Zimbabwe Re-Jails Activists, Eliciting Criticism

Zimbabwean human rights activist, Jestina Mukoko, is led into court in Harare, Zimbabwe, in this file photo dated Wednesday, Dec. 24, 2008.
Zimbabwean human rights activist, Jestina Mukoko, is led into court in Harare, Zimbabwe, in this file photo dated Wednesday, Dec. 24, 2008. (AP)
By Karin Brulliard
Washington Post Foreign Service
Wednesday, May 6, 2009

Zimbabwean Prime Minister Morgan Tsvangirai's party warned yesterday that a court decision to send 18 human rights and political activists back to jail has imperiled the nation's fragile coalition government.

The activists, including prominent human rights advocate Jestina Mukoko, were released in March after being detained more than three months on accusations of plotting to sabotage the government of Zimbabwe's autocratic president of 29 years, Robert Mugabe. A magistrate revoked their bail yesterday, citing new indictments against the activists, who say the charges are false and intended to quell opposition to Mugabe.

The ruling cast doubt on the viability of the unity government headed by Tsvangirai and Mugabe, longtime enemies who partnered in February and pledged to salvage Zimbabwe's shattered economy. Tsvangirai's party, the Movement for Democratic Change, has vowed to continue in the alliance despite disagreements with Mugabe's party, ZANU-PF. Key among them is the fate of political prisoners.

"Today's ruling seriously threatens not only the life and health of the inclusive government, but its longevity and durability," the MDC said in a statement. "Today's ruling slams shut the door of international goodwill."

The activists, who include MDC members, were held in secret before appearing in court in December. Several have said they were tortured while in custody, and three remain hospitalized from injuries suffered in prison, one of their attorneys said.

"The charges are preposterous," said lawyer Alec Muchadehama, adding that he had applied for a new bail hearing.

The detentions will do little to reassure Western donors, whose faith -- and money -- is crucial to the rebirth of Zimbabwe's economy, which the government says needs an injection of more than $8 billion over three years.

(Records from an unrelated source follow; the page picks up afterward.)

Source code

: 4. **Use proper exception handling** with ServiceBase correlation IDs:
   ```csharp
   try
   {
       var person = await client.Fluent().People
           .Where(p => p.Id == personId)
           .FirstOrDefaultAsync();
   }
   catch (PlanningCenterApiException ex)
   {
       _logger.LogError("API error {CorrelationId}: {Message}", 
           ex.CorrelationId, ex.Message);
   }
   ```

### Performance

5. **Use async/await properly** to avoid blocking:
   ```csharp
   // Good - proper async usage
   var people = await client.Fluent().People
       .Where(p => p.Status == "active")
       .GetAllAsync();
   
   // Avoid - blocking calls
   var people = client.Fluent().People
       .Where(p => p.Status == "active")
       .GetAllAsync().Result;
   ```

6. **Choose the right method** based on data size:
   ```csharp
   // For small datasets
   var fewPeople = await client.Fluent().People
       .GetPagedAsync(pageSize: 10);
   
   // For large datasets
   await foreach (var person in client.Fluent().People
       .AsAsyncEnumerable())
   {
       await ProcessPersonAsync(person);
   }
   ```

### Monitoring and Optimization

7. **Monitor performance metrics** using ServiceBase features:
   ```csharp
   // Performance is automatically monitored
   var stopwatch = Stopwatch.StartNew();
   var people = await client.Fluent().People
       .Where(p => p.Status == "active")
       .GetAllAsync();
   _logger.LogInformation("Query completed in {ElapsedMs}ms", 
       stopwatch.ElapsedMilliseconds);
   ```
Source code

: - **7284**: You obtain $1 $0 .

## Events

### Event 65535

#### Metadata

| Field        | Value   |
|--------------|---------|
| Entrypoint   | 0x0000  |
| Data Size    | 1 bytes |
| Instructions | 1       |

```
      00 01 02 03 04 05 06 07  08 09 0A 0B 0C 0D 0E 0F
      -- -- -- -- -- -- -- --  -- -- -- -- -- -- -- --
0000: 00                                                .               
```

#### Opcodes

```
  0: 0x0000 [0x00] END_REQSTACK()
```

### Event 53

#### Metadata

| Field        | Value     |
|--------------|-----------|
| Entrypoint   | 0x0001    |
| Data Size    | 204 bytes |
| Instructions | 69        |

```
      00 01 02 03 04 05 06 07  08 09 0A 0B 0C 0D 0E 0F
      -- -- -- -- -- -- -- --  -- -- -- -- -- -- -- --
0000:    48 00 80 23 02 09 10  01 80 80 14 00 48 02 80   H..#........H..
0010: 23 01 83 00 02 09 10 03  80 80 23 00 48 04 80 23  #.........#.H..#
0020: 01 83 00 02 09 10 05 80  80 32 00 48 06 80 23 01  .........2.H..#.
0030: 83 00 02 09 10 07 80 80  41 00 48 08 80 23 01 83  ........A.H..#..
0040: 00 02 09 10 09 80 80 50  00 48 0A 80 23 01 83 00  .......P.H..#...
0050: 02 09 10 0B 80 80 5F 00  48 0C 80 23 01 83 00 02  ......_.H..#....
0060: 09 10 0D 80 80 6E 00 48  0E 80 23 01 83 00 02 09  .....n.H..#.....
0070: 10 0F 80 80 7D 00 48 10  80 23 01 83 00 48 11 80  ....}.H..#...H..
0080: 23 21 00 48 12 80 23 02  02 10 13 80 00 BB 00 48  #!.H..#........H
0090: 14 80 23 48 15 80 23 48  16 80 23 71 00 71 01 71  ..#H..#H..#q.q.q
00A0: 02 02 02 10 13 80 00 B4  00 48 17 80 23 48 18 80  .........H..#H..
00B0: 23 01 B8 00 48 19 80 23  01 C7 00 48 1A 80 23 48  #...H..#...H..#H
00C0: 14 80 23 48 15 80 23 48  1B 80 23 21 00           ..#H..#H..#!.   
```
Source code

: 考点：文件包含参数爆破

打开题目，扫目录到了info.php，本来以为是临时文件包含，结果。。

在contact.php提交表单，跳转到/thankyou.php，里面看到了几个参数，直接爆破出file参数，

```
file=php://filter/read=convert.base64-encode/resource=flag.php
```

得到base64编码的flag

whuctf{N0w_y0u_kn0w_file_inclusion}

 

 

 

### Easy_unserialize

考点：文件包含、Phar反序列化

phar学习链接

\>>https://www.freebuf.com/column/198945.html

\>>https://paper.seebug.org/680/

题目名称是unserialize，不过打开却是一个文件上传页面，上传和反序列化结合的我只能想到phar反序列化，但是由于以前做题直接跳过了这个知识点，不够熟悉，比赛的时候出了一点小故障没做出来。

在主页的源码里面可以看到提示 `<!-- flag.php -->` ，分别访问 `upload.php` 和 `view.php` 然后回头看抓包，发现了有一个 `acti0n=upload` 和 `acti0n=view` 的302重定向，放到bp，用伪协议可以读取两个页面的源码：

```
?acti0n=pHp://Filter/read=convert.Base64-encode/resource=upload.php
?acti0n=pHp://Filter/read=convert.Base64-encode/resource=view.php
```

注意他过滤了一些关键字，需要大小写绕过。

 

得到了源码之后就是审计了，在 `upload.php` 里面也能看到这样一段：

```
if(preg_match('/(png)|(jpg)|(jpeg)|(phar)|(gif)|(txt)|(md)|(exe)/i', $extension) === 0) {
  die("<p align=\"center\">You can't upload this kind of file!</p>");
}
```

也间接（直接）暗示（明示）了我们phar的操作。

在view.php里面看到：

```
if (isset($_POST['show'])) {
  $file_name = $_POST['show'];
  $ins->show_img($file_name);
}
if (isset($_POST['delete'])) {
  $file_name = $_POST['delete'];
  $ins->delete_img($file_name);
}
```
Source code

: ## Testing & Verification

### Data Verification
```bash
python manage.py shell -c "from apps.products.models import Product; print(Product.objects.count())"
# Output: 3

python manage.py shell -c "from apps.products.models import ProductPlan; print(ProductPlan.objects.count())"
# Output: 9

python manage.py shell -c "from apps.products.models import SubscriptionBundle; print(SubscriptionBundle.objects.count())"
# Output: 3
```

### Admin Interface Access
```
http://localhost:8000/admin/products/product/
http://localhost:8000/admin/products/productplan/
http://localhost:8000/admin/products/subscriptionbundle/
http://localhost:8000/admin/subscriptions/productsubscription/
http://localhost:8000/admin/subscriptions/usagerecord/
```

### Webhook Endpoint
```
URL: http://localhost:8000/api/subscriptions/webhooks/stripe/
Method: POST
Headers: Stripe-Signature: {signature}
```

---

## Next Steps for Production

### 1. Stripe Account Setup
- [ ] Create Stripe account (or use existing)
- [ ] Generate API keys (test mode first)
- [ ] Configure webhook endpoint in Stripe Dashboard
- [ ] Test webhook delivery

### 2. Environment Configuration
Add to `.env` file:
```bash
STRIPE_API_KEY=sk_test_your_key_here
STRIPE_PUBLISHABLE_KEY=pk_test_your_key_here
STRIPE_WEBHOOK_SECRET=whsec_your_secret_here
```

The United States and other Western nations have said they will consider lifting sanctions and pledging economic aid when they see evidence of true power-sharing and broad reform, including the restoration of the rule of law.

"If business is the engine of growth, then the rule of law is the fuel that drives that engine," Tsvangirai said last week. But he added: "There continues to be blatant violations of the laws of this country by some hard-line elements."

Tsvangirai has repeated such criticism, but his power is limited. The MDC, most analysts agree, is essentially a junior partner in a government under the sway of Mugabe's party, which controls most security forces and influences the courts.

"The rearrest just points to the fact that Robert Mugabe and ZANU-PF have not entered this agreement in good faith," said Tiseke Kasambala, a senior researcher for Human Rights Watch in Johannesburg. "There really shouldn't be any government-to-government aid, or bilateral aid . . . because of the fact that the rule of law is routinely flouted in Zimbabwe."

The country's economy has stabilized somewhat since the government's move this year to scrap the Zimbabwean dollar, which had become worthless because of inflation. But most of the population is unemployed and dependent on food aid, and civil servants are growing restless on $100-a-month allowances.

Unions have been threatening to stop working. Tsvangirai pleaded with them on Monday to stay on.

"This government is broke," he said. "Give us more time."

A special correspondent contributed to this report.